Rewrite everything from "These economic difficulties" down to "those had been." in the excerpt below on the postwar American economy, putting "economic troubles" in place of "economic difficulties".

Document excerpt:
========================================================================

Still, the sputtering performance of the economy understandably alarmed people. As stagflation persisted, Americans expressed more and more open doubts about their ability to get ahead and about the chances that their children would do as well as or better than they had. Faith in upward social mobility—so central to the American dream—seemed to weaken. Some of the special vibrancy and energy of postwar American culture—qualities that had often astonished and delighted newcomers to the United States—seemed in decline.
48

These economic difficulties were more damaging to the fuller realization of the still grand expectations of Americans than the Vietnam war or Watergate, important though those had been.
49
For economic progress had been a tonic for millions of people between 1945 and the early 1970s. Gains in science and technology had helped to promote impressive advances in productivity, as well as a phenomenal spread of home-ownership, great access to higher education, and widespread enjoyment of consumer goods. These were goals that had only been glimmering in 1945. For all its vulgarity, the consumer culture that exploded in the postwar era greatly improved comfort for the majority of Americans. In so doing it partially obscured persistent inequalities of race, class, region, and gender.
50

The vibrancy of the economy in the postwar era had indeed stimulated unprecedented and, by the late 1960s, near-fantastic expectations about the Good Life. These expectations, in turn, had combined with the civil rights revolution—a moral cause of transcendent power—to accelerate a rights-consciousness that had always been inherent in American democratic culture. When economic growth declined, especially after 1974, it did not kill these expectations or destroy the quest for rights: individuals and groups, having been empowered in a rights-conscious culture, continued to demand a wide range of freedoms, entitlements, and gratifications. But the sluggishness of the economy widened the gulf between grand expectations and the real limits of progress, undercutting the all-important sense that the country had the means to do almost anything, and exacerbating the contentiousness that had been rending American society since the late 1960s. This was the final irony of the exciting and extraordinarily expectant thirty years following World War II.

========================================================================

Collected material:
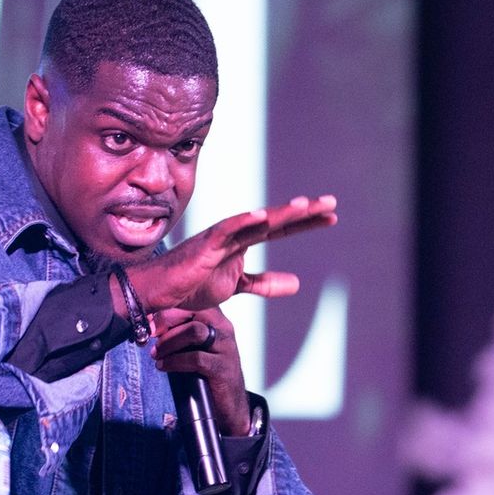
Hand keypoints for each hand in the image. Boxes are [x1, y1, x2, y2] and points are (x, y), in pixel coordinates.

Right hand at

========================================================================

Answer to the problem:
These economic troubles were more damaging to the fuller realization of the still grand expectations of Americans than the Vietnam war or Watergate, important though those had been.